EXTRACTED MATERIAL.
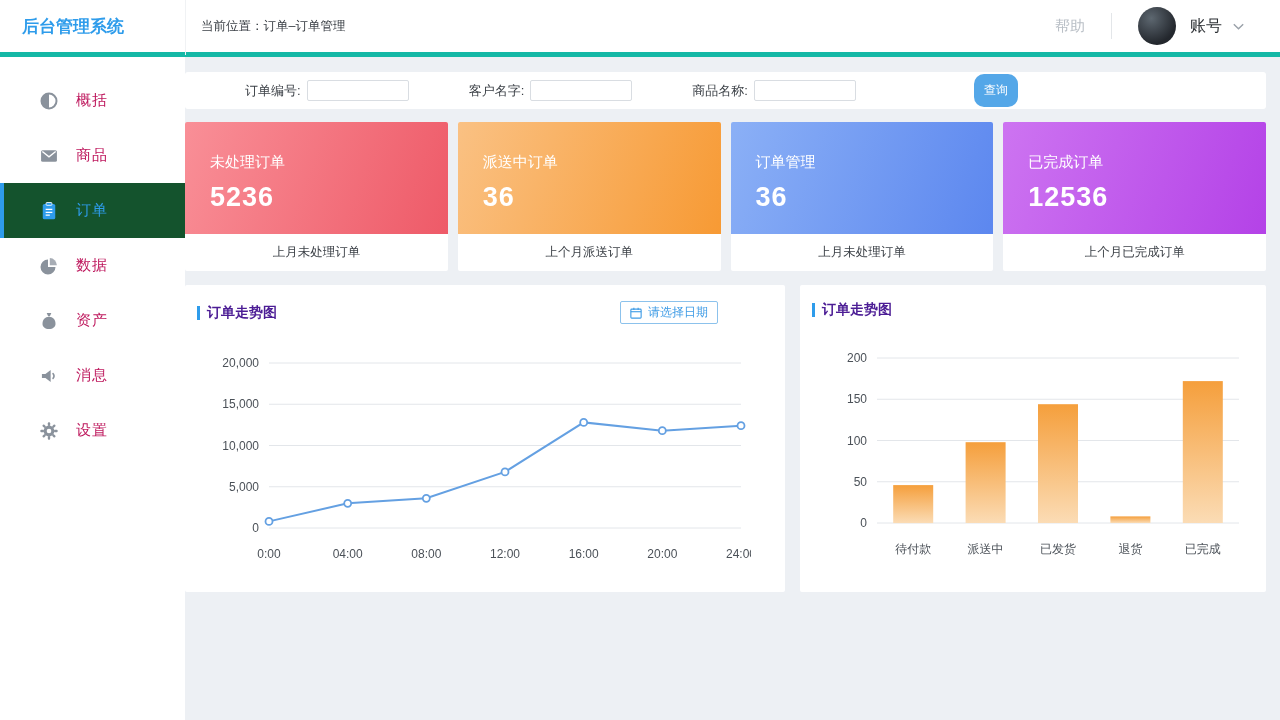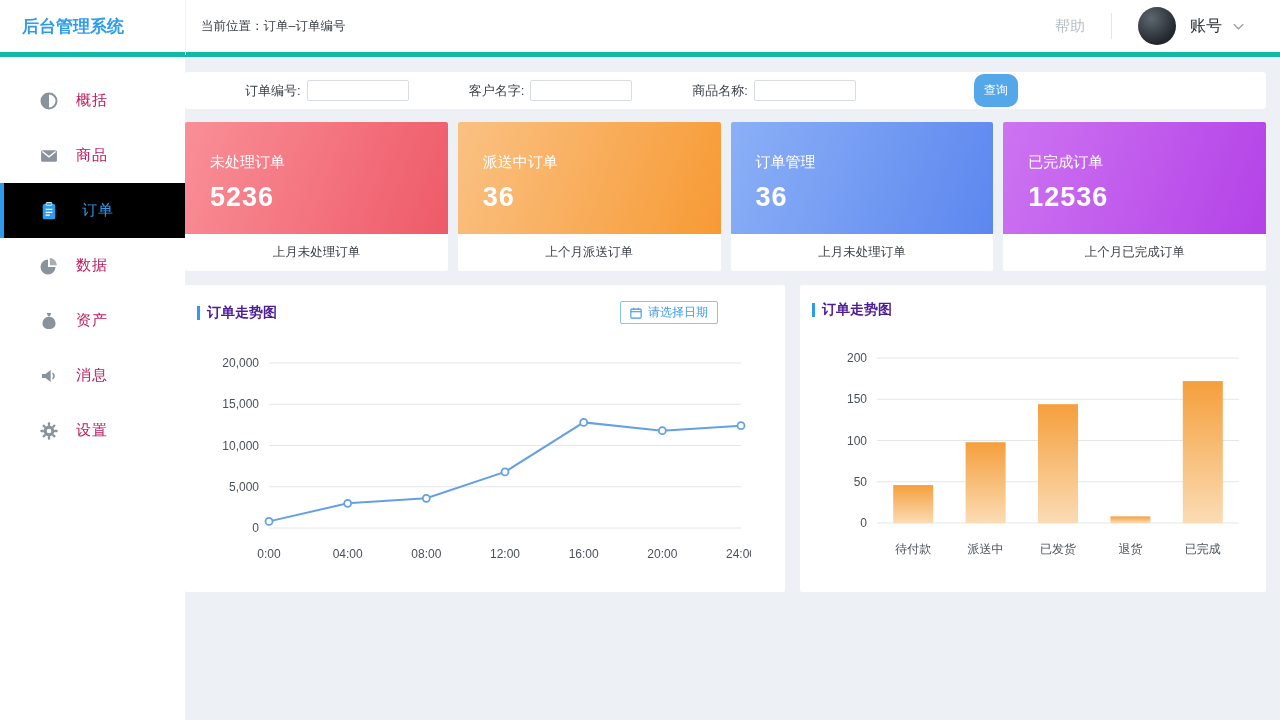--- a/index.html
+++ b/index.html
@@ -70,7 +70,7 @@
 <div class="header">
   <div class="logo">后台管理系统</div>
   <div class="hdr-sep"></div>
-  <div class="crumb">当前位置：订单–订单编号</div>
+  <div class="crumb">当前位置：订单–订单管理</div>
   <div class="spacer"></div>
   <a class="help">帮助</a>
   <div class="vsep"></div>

--

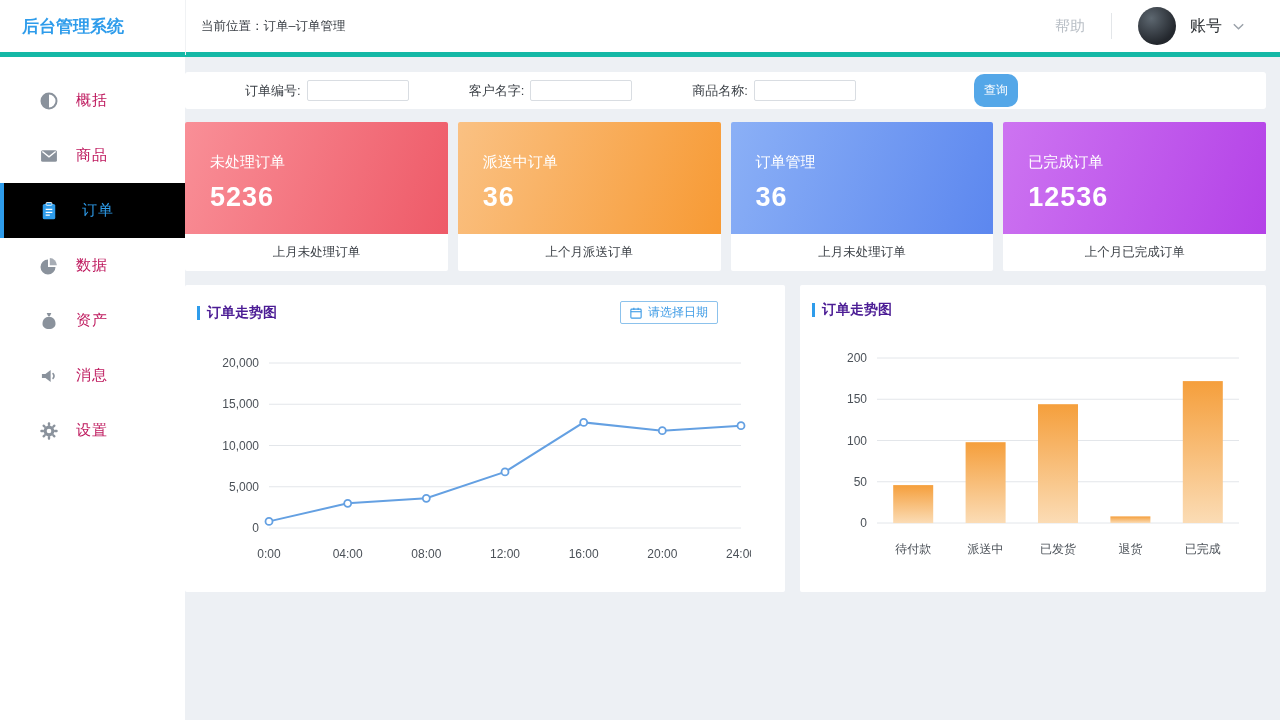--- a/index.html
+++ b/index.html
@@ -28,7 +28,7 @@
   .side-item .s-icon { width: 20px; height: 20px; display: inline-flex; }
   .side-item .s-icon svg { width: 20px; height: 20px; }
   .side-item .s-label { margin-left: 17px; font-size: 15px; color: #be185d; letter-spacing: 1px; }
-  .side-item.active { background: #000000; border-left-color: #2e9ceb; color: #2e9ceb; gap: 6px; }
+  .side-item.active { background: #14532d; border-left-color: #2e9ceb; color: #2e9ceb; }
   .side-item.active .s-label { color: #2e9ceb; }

TASK BRIEF. Only lines with the word "left" are wanted. Find and copy them from the records above.

RESPONSE TO THE TASK.
   .side-item .s-label { margin-left: 17px; font-size: 15px; color: #be185d; letter-spacing: 1px; }
-  .side-item.active { background: #000000; border-left-color: #2e9ceb; color: #2e9ceb; gap: 6px; }
+  .side-item.active { background: #14532d; border-left-color: #2e9ceb; color: #2e9ceb; }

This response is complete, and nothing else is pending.